“Be respectful of differences. Saying—we are all saying the same thing is not helpful.” Speaking at Ohalah, The Association for Rabbis for Jewish Renewal, Art Green quoted a Japanese monk saying, “to say—mine is the only God or the only way is like saying my wife is the only woman.” You can be in a good marriage or a good religion / spiritual tradition while acknowledging that there are other good marriages and traditions. You can’t and don’t need to know all of them from the inside.
In his keynote speech, Rabbi Green explained that “Deep Ecumenism,” the theme of the conference, borrows from ecology. He laid out three things any faith community should remember.

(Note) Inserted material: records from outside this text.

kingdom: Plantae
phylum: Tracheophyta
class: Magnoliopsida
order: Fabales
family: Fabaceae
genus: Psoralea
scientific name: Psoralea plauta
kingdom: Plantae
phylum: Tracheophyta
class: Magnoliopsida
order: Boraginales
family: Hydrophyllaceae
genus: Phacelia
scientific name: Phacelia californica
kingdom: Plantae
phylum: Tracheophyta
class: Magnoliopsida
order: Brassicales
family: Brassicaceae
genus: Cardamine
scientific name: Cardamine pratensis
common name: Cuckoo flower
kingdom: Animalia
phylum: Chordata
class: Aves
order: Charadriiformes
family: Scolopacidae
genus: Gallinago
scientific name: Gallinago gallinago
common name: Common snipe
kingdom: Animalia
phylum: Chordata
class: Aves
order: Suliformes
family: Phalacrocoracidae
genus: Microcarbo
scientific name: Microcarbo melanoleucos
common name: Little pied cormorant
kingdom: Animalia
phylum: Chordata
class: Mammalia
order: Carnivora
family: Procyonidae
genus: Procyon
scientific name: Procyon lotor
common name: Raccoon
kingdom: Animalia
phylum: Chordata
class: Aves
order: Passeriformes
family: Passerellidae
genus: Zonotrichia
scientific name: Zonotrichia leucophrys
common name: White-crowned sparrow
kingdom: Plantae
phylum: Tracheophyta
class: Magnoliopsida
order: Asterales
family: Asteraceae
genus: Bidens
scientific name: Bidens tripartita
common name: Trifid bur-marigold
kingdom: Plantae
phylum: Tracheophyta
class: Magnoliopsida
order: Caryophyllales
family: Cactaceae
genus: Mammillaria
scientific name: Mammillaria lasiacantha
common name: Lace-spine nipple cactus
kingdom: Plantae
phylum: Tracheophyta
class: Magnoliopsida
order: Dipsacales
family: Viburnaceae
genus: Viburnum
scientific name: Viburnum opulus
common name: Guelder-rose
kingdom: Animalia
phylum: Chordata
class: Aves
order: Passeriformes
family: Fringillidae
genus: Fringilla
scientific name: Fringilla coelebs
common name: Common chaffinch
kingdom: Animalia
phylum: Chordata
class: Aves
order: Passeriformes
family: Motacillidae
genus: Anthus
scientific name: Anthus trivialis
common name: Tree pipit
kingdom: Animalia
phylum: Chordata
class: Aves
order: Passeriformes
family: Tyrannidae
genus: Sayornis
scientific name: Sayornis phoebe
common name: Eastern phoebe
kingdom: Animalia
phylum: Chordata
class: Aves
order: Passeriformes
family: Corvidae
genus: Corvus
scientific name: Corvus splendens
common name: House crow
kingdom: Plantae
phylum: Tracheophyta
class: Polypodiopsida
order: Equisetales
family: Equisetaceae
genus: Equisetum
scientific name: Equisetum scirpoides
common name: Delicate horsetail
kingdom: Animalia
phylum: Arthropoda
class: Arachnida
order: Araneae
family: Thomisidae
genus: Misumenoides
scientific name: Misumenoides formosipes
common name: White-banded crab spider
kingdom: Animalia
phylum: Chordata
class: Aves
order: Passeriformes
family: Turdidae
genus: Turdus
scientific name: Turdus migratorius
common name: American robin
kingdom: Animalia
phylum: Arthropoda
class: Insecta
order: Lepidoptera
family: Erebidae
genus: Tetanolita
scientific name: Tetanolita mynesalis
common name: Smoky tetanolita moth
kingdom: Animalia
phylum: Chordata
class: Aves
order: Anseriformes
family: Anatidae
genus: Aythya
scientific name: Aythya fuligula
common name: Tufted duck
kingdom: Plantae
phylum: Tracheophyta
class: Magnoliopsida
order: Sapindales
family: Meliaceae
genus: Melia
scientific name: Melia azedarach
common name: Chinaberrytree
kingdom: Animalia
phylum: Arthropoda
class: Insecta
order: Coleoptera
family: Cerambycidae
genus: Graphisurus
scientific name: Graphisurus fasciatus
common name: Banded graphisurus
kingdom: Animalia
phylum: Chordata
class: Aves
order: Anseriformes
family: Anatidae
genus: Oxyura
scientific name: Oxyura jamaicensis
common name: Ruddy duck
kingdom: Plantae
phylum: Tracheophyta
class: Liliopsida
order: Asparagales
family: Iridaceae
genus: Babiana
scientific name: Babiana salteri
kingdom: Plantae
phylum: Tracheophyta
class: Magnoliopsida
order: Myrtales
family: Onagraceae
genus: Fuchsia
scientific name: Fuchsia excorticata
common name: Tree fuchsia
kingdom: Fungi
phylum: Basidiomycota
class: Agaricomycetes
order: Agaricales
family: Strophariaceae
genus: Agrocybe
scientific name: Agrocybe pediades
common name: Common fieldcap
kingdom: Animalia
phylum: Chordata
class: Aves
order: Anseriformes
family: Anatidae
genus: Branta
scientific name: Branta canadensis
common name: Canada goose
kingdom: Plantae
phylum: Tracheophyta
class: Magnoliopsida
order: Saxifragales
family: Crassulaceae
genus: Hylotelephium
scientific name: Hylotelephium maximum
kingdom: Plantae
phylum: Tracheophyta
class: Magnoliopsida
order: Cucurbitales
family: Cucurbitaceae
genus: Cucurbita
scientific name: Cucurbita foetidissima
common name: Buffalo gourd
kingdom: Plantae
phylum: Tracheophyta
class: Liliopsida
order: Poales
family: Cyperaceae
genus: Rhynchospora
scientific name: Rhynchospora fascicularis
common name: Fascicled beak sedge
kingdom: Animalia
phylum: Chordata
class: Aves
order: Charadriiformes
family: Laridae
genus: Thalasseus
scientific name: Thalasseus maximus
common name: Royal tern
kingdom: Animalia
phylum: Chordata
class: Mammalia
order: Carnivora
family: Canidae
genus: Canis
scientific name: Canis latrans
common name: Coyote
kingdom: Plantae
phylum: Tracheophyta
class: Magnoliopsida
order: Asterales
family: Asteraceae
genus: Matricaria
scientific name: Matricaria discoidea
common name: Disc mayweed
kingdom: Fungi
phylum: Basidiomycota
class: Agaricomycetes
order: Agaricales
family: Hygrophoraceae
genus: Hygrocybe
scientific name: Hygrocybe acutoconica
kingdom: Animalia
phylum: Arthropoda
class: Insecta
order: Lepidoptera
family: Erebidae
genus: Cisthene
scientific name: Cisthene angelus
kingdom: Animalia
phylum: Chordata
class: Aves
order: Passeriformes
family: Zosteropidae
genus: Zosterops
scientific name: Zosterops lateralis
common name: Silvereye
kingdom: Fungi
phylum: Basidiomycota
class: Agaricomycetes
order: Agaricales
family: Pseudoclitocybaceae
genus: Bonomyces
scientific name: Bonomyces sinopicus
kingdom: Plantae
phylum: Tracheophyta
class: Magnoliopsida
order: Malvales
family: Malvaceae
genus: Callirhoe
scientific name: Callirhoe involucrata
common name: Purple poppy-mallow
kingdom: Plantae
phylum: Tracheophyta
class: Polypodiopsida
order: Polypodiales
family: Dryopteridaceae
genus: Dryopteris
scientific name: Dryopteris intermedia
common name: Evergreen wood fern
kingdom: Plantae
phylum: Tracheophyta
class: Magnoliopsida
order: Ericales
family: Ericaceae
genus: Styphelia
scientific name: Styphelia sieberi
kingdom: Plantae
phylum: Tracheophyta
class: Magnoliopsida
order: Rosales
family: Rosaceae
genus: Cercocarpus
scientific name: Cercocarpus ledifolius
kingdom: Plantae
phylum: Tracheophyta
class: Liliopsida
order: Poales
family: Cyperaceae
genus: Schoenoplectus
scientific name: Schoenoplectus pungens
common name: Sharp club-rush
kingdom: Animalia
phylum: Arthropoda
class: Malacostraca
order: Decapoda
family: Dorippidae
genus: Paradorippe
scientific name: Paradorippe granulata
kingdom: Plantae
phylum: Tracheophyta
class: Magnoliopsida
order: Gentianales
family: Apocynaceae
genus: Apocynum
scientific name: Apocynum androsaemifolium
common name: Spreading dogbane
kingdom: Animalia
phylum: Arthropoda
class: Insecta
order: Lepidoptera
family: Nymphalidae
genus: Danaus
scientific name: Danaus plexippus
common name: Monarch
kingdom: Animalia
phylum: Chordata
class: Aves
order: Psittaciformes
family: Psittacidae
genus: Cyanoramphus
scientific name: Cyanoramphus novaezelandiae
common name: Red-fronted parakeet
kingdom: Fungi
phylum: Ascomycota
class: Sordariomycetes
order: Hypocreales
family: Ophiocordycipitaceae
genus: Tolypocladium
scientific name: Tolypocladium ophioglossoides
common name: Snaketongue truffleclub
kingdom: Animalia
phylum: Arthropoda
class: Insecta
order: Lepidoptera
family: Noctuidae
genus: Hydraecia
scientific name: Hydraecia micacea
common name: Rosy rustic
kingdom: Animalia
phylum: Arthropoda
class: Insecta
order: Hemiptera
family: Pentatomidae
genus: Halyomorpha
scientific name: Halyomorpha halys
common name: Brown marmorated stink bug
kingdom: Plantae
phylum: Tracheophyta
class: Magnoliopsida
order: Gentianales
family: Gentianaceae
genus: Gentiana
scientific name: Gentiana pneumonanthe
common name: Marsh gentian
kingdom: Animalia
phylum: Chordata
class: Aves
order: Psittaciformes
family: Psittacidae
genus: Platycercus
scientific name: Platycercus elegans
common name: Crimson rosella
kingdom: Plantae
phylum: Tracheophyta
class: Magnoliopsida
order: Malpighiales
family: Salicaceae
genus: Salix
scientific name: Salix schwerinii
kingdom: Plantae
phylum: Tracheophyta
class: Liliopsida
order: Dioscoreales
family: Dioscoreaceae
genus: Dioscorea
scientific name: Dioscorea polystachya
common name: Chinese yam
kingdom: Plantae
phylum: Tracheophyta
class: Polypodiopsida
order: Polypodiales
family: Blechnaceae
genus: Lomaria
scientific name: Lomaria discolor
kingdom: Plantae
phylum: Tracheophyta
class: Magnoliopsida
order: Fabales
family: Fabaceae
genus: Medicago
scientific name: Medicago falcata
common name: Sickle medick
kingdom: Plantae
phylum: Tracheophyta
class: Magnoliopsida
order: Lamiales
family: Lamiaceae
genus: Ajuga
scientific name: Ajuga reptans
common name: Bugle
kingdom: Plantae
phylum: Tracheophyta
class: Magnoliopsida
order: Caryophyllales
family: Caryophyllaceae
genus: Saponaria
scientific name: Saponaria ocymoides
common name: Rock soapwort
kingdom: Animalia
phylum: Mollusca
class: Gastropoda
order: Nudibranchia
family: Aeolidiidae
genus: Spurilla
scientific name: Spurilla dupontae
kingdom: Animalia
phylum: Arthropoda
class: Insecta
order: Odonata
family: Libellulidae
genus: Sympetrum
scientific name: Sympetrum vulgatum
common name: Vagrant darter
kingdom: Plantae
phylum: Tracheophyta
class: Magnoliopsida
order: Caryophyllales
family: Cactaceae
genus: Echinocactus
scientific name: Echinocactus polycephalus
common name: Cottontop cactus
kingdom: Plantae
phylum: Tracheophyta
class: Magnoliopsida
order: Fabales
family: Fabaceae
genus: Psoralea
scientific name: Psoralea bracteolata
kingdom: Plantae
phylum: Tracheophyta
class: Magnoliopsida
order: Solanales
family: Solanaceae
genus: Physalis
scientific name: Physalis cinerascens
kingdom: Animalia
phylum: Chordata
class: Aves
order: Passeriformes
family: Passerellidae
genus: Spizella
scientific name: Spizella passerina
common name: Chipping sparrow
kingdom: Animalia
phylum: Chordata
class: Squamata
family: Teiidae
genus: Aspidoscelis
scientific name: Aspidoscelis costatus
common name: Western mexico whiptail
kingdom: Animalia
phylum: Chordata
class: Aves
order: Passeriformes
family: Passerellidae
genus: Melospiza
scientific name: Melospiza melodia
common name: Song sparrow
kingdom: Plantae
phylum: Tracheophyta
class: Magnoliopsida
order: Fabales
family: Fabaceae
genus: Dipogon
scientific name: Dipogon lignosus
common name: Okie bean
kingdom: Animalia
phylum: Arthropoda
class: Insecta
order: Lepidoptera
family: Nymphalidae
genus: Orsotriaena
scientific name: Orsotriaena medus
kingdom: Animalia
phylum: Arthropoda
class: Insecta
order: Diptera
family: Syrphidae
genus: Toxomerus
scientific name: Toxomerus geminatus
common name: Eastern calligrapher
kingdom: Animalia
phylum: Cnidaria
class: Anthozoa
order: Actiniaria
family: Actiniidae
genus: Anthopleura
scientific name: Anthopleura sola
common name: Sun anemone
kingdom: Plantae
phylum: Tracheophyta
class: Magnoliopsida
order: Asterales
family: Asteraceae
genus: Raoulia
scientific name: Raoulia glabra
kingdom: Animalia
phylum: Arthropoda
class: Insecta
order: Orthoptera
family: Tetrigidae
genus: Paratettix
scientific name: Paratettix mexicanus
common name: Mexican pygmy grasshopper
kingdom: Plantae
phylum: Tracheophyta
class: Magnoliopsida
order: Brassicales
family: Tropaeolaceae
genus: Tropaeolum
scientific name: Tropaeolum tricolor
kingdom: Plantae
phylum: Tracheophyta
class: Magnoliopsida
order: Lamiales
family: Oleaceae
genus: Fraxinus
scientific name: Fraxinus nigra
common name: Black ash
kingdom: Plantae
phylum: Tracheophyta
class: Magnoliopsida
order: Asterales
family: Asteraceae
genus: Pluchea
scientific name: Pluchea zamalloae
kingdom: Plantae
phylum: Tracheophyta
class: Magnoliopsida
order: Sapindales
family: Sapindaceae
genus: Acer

- Use non-polluting or non-poisoning language in religious dialogues. We each have a built in meaning making need or a desire to become a unique image of God. In our religious or spiritual traditions we need to respect those unique qualities and differences.
- Consider what it means to stand in your tradition. Think more about the question “How am I capable of loving?” than “What do I love?” Not all love is the same. A Christian may read the Psalms in a very different way from a Jew. A Muslim may interpret the love expressed in a Rumi poem in a very different way than other traditions reading of the Psalms. “Not all love is the same but we can learn a lot from each other,” said Green explaining that “all love is on a continuum: the love of God and the love of Eros.” Sometimes we have more in common with someone of another tradition than we do with people of our own tradition. We can respect and learn from each other and our differences. Even abuse is on that spectrum. We can speak up against distortions of love, while still holding that every human being has a soul that came out of a place of love and did those things out of suffering and distortion, said Green.
- Be careful of spiritual imperialism. “Your religious legitimacy is about your relationship to God not your relationship to another religion,” said Green to a packed crowd in Colorado.
Green, who considers himself a Neohassid and a loving cousin of the Jewish Renewal movement said, “We have a struggle going on for the soul of Judaism. Other traditions have a similar struggle. What we teach and say today is terribly important.”